Although the defendant
catalogued several cases in which video surveillance supported termination of
disability benefits (Patterson v. Caterpillar, Inc., 70 F.3d 503, 506
(7th Cir. 1995); see also Delta Family-Care Disability and Survivorship Plan
v. Marshall, 258 F.3d 834, 842-43 (8th Cir. 2001); Vlass v. Raytheon
Employees Disability Trust, 244 F.3d 27, 31 (1st Cir. 2001); McGarrah v.
Hartford Life Ins. Co., 234 F.3d 1026, 1032 (8th Cir. 2000); Turner v.
Delta Family-Care Disability and Survivorship Plan, 291 F.3d 1270 (11th Cir.
2002); Armstrong v. Liberty Mut. Life Assurance Co. of Boston, 273 F.
Supp.2d 395 (S.D.N.Y. 2003); Billinger v. Bell Atlantic, 240 F. Supp.2d
274 (S.D.N.Y. 2003); Bekiroglu v. Paul Revere Life Ins. Co., 223 F.
Supp.2d 361 (D. Mass. 2002); Conti v. Equitable Life Assurance Soc'y of the
United States, 227 F. Supp.2d 282 (D.N.J. 2002); Schindler v. Metro. Life
Ins. Co., 141 F. Supp. 2d 1073 (M.D. Fla. 2001); Davis v. Am. Gen. Life &
Accident Ins. Co., 906 F. Supp. 1302 (E.D. Mo. 1995)), in each of those
cases, there was additional evidence beyond the surveillance that the plaintiff
was capable of working.
Thus, the court ruled, “In
short, Auburn reached the conclusion that a mentally retarded, illiterate,
partially blind, partially deaf, arthritic man with arteriosclerotic heart
disease, thyroid insufficiency, and high blood pressure is capable of gainful
employment, simply because he performed 1.5 hours of light physical tasks over
the course of two days, and in spite of three medical reports finding total
disability.
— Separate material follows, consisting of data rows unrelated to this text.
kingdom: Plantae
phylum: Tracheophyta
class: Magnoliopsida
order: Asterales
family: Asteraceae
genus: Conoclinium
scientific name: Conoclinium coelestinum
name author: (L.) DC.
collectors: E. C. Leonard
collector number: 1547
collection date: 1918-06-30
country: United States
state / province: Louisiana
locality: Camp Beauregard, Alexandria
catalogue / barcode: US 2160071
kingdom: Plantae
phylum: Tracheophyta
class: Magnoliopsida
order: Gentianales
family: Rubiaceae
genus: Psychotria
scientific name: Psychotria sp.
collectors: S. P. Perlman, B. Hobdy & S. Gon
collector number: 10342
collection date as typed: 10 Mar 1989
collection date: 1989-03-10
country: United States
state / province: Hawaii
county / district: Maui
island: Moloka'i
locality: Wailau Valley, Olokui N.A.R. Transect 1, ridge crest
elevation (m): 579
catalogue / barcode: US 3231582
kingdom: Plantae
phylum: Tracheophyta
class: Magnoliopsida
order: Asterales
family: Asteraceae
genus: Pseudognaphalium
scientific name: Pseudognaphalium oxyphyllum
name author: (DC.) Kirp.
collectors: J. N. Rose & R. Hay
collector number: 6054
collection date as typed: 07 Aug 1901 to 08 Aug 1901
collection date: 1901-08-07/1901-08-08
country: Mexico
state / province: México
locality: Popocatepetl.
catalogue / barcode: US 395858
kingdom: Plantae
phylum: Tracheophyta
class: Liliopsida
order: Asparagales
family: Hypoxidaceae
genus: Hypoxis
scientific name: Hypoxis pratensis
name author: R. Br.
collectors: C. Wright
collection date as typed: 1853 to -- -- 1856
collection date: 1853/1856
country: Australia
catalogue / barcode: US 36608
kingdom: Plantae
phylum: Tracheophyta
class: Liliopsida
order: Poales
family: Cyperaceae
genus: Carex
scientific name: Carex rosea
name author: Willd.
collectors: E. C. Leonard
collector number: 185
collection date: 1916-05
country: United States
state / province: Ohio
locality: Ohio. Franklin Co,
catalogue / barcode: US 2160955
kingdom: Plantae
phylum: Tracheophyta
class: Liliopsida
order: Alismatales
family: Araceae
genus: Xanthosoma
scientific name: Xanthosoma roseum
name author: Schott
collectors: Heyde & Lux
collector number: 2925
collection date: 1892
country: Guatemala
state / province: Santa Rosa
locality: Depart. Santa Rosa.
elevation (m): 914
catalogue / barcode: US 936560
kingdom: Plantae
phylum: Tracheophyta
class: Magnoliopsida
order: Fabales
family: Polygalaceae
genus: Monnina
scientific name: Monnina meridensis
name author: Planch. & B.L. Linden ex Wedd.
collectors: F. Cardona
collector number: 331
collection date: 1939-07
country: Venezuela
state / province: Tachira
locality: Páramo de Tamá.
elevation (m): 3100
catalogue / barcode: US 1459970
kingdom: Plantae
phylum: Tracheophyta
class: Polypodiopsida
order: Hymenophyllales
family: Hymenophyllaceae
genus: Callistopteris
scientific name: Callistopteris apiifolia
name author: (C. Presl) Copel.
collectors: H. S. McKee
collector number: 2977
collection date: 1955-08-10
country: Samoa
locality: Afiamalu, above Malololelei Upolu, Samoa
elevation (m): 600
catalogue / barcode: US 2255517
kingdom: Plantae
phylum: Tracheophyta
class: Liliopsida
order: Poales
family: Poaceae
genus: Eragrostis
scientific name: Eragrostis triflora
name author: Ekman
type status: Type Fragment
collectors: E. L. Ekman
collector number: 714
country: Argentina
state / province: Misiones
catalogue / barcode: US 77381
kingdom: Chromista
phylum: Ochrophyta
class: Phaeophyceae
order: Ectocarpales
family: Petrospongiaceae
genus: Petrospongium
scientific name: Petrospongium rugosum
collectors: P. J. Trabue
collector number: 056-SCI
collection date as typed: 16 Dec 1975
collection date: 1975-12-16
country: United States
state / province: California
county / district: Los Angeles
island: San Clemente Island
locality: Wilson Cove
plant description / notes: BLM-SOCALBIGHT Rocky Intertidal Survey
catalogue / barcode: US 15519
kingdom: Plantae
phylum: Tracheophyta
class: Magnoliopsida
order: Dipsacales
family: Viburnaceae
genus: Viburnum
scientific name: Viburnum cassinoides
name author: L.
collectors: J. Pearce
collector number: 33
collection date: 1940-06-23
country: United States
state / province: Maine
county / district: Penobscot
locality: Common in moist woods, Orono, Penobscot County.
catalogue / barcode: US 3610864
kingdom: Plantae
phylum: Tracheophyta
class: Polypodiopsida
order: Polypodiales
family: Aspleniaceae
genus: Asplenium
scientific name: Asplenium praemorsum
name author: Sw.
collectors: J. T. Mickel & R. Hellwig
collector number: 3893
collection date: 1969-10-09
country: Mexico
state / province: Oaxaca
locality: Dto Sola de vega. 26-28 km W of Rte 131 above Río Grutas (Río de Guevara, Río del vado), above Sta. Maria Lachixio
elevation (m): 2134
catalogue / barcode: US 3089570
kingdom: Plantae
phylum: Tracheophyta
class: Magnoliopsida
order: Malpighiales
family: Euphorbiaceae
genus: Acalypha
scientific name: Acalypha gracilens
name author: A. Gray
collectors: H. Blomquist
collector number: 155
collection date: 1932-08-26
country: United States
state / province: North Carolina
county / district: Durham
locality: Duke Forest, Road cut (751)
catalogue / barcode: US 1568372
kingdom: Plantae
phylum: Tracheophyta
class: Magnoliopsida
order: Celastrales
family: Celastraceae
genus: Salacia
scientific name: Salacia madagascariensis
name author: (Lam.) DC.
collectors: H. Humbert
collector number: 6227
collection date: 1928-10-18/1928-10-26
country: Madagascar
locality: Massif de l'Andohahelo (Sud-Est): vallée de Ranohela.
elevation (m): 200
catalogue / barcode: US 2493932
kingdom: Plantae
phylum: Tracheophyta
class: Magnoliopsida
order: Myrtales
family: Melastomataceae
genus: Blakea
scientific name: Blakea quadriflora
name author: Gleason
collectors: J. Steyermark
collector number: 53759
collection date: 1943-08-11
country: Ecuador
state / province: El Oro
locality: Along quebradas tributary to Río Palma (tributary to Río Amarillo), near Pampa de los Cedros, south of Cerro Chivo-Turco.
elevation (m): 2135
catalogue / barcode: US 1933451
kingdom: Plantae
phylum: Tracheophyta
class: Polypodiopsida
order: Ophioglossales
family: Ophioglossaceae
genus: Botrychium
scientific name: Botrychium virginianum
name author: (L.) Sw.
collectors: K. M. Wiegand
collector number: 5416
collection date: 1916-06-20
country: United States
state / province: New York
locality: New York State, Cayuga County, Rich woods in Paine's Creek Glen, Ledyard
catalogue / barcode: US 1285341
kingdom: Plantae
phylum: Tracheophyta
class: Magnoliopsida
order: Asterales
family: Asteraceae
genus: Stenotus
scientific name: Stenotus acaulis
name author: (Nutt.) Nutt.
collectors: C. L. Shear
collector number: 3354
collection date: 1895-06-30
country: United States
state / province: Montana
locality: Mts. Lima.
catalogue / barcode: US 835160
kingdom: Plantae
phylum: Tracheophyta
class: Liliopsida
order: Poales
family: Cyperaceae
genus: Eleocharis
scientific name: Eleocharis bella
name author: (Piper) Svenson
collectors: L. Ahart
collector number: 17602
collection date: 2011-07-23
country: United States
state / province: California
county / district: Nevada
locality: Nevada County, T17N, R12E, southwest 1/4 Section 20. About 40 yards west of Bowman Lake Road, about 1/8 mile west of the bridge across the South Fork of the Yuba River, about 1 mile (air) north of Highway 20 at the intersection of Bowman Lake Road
This conclusion is "downright unreasonable," Fuller, 905 F.2d
at 1058, and Auburn has offered nothing by which this Court can find otherwise.”
*20-*21.
The court also rejected
defendant’s contention that the surveillance evidence raises questions about
credibility which provides enough evidence to terminate benefits regardless of
whether Osbun is capable of employment. The court found the argument a
distortion of dictum in Hawkins v. First Union, 326 F.3d 914 (7th
Cir. 4/22/03) that was unsupported by any other ruling; and the argument was
also deemed unpersuasive: “In short, even a liar can be totally disabled.” *24.
The court accordingly ordered benefits reinstated.
Discussion: This
case is reminiscent of other cases on which we have reported: Marziale v.
Hartford, 2002 U.S.Dist.LEXIS 11321 (E.D.La. 2002)(July 2002),
which held that surveillance cannot outweigh medical opinions, and Cunningham
v. Paul Revere, 235 F. Supp. 2d 746 (W.D.Mich. 11/18/02)(December 2002),
which ruled that surveillance cannot overcome objective medical evidence.
Another useful decision, which was cited in Osbun, is Clausen v.
Standard Ins. Co., 961 F. Supp. 1446, 1457 (D. Colo. 1997), which found
surveillance that was not indicative of the ability to work on a sustained basis
could not support a benefit denial. Also see, Grosz-Salomon v. Paul Revere
Life Ins. Co., No. CV 98-7020, 1999 WL 33244979 (C.D. Cal. Feb. 4 1999)
("Relying on videotapes showing the plaintiff engaging in activities that are
significantly less taxing than working ... when all of the other objective
evidence of treating physicians and therapists confirms that the plaintiff is
totally disabled ... is an abuse of discretion." *20-*21).